* **Entries supplied**
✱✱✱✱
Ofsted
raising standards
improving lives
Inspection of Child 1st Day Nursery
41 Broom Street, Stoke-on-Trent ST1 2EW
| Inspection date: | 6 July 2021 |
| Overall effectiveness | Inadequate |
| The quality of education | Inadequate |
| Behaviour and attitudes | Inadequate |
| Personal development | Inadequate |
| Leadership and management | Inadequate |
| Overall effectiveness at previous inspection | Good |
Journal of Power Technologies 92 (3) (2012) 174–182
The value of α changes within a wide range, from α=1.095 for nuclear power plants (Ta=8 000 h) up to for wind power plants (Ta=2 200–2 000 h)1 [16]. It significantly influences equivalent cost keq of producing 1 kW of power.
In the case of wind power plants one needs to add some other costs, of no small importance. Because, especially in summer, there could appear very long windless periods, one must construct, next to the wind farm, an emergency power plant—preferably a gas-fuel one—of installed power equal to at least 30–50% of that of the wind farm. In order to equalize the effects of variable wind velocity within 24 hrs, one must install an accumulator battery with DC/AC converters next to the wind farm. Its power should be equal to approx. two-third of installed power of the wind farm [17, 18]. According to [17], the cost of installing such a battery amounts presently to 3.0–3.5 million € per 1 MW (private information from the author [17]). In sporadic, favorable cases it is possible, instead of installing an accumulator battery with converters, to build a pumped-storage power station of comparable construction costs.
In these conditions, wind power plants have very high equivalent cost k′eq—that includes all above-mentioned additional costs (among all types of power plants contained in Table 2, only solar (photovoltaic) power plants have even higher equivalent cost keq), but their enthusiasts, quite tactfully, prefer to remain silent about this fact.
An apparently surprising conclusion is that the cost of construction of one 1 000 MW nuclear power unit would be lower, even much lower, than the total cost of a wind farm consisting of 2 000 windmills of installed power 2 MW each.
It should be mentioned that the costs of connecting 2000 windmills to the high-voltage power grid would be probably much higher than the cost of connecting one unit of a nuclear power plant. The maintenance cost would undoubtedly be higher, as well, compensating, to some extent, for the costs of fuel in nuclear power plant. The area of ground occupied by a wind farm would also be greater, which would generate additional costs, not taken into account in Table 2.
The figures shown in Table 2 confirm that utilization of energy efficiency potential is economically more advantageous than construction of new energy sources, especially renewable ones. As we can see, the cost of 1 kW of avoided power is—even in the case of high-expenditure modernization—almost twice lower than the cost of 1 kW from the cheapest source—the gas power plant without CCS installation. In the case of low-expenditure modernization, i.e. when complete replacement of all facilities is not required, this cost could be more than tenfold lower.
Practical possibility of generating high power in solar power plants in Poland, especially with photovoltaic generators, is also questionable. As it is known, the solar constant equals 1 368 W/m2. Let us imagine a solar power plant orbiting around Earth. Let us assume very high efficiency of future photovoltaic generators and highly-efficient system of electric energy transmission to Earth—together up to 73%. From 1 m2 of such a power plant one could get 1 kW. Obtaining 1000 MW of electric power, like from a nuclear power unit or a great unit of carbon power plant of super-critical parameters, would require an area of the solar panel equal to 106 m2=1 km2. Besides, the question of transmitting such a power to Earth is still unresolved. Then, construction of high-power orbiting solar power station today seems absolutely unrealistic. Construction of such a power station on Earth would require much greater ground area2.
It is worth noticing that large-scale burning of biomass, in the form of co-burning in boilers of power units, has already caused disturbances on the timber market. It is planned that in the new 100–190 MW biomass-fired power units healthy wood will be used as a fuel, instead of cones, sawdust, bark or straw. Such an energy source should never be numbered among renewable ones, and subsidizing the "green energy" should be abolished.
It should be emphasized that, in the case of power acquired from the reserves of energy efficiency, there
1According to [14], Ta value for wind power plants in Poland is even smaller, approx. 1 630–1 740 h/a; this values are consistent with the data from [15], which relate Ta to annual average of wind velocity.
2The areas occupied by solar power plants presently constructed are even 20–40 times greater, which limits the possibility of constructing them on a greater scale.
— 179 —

* **What you are asked to do**
Find how many lines of the listing include the word "Inadequate" and answer with that count by itself.

* **Your response**
5